Daniel: clutching his shin.
Angelina: owie ow yowie.
Daniel: I got a gash on the shin, as I was hanging onto a rock shield with a gust of wind. (cut-away to the towing hitch mechanism and chain clanking in slow motion)
I can assure you when you earnestly commit to your journey, things will happen.
EXAMPLE FROM SCOTOMA EPISODE
Cutaway to Scotoma 01.01 video: "okay I got you Daniel I don't see a dot big deal. It's just a dot. What's it matter? Who cares? Let me tell you, that's just the beginning. That's just the starting point. That's a physical scotoma. That's just a little blind spot that all mammals have. We also share psychological scotomas. We all have cognitive biases. We all have arrested development. We all have walled gardens. We all have beliefs that are not true."
Amazing things will happen. the most fabulous unanticipated solutions will come. I've learned that from my three Trans-Ams and all the years that we've been Airstreaming. Commit fully. Commit to your personal development. Whatever full commitment might mean to you, make it because it means you're not going to quit. Full commitment means you're going to keep recording just so that you can binge-watch your progress - if nothing more okay?
Knowing we have many blind spots to discover can infuse your expedition with attention, curiosity and anticipation. Trusting you have a journey worth telling may be an early challenge, but that will diminish as you watch the unexpected events unfold, and as your reactions calm. It's a marvelous process.
COGNITIVE BIAS CHEAT SHEET
In Episode 01.01 I mentioned a few things that we're going to cover more in-depth. Cognitive biases, for example. Near the end of the second book, I discovered a resource by Buster Benson. He created an awesome digest of a couple of hundred cognitive biases. It turns out there are only four simple points you'll want to learn from him. Refer to pages 297, 299, 300-301 for his cognitive bias cheat sheet. It's terrific.
WALLED GARDENS AND NARROW MENU SUGGESTIONS
I mentioned 'walled gardens'. Listen, you're going to hear me say this about our dependence on digital media, and getting full spectrum information. In episode v2.05 (2) I'll tell you the story about my experience with the bookmobile in full, but for now, a walled garden is when you don't see the whole world because you are within a protected courtyard. As with a restaurant, you can only choose items that are on their menu, made with ingredients they chose at the market, based on their intent to make consistent meals with a profit at the end of your visit. Likewise, you can only pick from a selection of search results or suggested YouTube videos that have been pre-filtered for you. You don't get to see everything they know is in the market. You don't see 96% of what's on the internet that Google and YouTube know about. You're only seeing four percent. That is a walled garden, where you feel you are knowledgeable but are basing that on a feeling, not on a conclusion based on critical thinking of a sizeable selection of ingredients.
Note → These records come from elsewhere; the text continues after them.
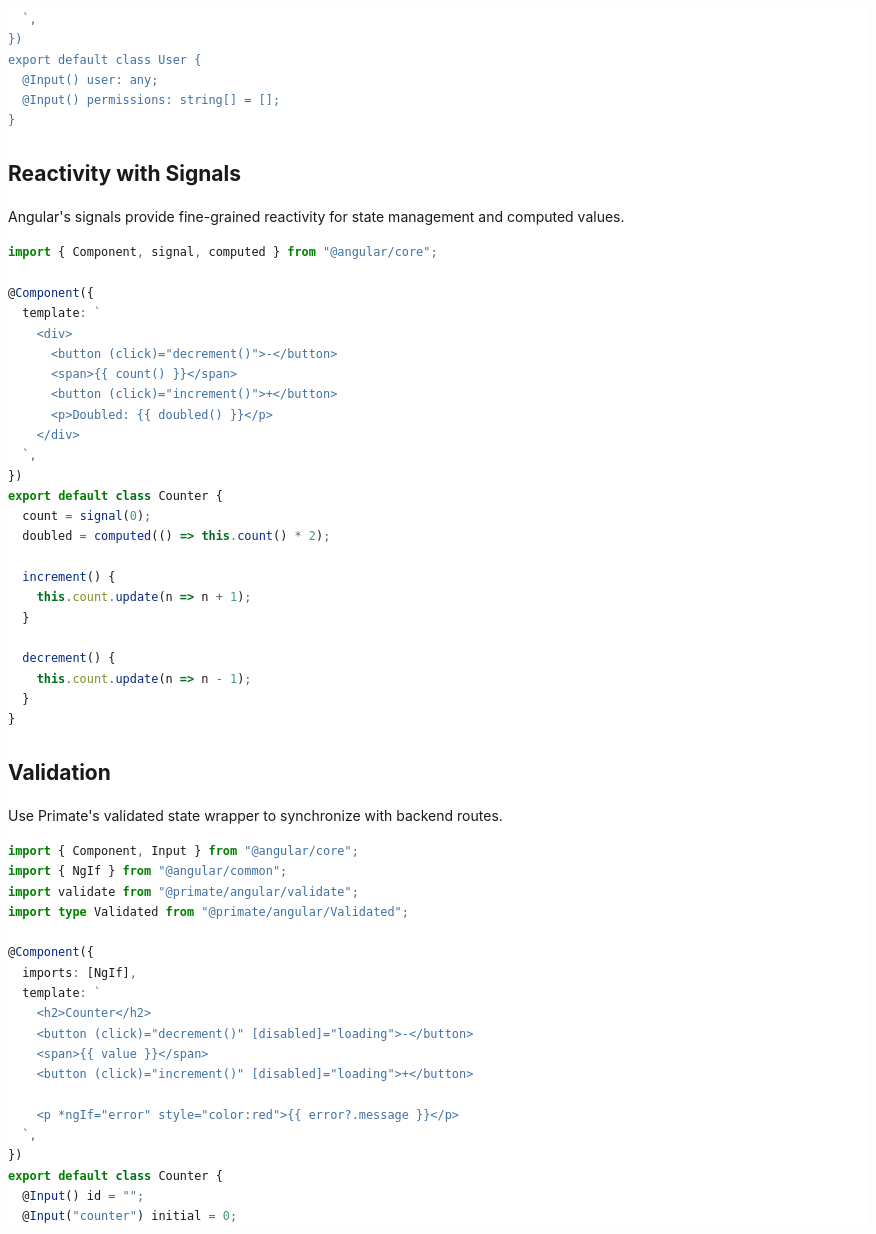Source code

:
 ```ts
  `,
})
export default class User {
  @Input() user: any;
  @Input() permissions: string[] = [];
}
```

## Reactivity with Signals

Angular's signals provide fine-grained reactivity for state management and
computed values.

```ts
import { Component, signal, computed } from "@angular/core";

@Component({
  template: `
    <div>
      <button (click)="decrement()">-</button>
      <span>{{ count() }}</span>
      <button (click)="increment()">+</button>
      <p>Doubled: {{ doubled() }}</p>
    </div>
  `,
})
export default class Counter {
  count = signal(0);
  doubled = computed(() => this.count() * 2);

  increment() {
    this.count.update(n => n + 1);
  }

  decrement() {
    this.count.update(n => n - 1);
  }
}
```

## Validation

Use Primate's validated state wrapper to synchronize with backend routes.

```ts
import { Component, Input } from "@angular/core";
import { NgIf } from "@angular/common";
import validate from "@primate/angular/validate";
import type Validated from "@primate/angular/Validated";

@Component({
  imports: [NgIf],
  template: `
    <h2>Counter</h2>
    <button (click)="decrement()" [disabled]="loading">-</button>
    <span>{{ value }}</span>
    <button (click)="increment()" [disabled]="loading">+</button>

    <p *ngIf="error" style="color:red">{{ error?.message }}</p>
  `,
})
export default class Counter {
  @Input() id = "";
  @Input("counter") initial = 0;
```

[Documentation]: https://angular.dev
Of all the information online, search engines and social media companies make a profit showing but four percent. Ninety-six percent of what is online doesn't make it on the search results menu, or a recommendation list.
ARRESTED DEVELOPMENT
Dr. Paul Hegstrom does an excellent series on this. It's called Life Skills (3). I was in a formal study group with several dear friends, and Angelina was in a women's group, for weekly accountability. We went through a whole bunch of exercises together. We read materials and watched videos, and then talked about them. That was a foundation for the hope that I could help people if I were to tell them some of the things I've experienced. That's what's ahead for you.
Thanks for watching the first episode and this reflection video by logging in.
I want to commend you for your commitment. And, I want to encourage you that the journey you're embarking on is worth it.
If you are one of my grand-kids: June, Reuben, Juliet, and Ethan, this will be fun to look back to answer where the heck Granddad has been?
Thanks for watching, thinking critically, and getting your butt out of Scotomaville.